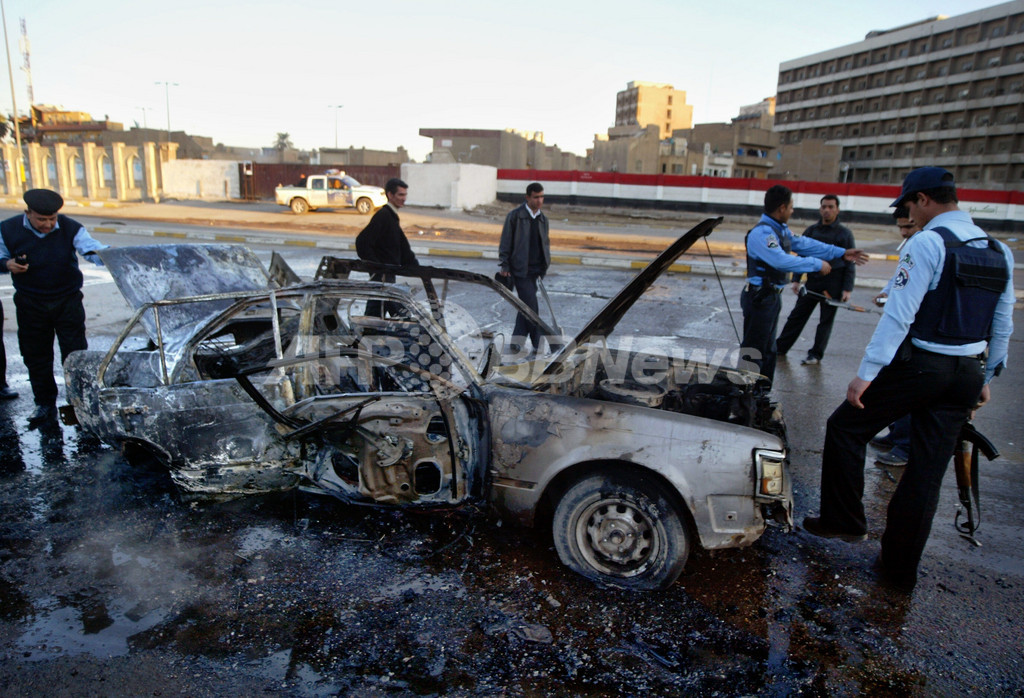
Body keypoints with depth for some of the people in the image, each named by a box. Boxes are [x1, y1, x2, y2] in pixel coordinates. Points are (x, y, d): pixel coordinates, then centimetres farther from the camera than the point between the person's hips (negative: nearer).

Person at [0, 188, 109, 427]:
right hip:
━━━━━━━━━━━━━━━━
### TASK TO COMPLETE:
Return the lines above word for word, leaving out the picture.

### ANSWER TO THIS TASK:
Body keypoints with depth for some of the people in the image, each named by a box. Boxes are [x1, y1, x2, y2] in pixel coordinates. Points are (x, y, d): pixel coordinates, then centimetres farther from the camera than the point between the person's hips (negative: nearer).

Person at [0, 188, 109, 427]:
right hip:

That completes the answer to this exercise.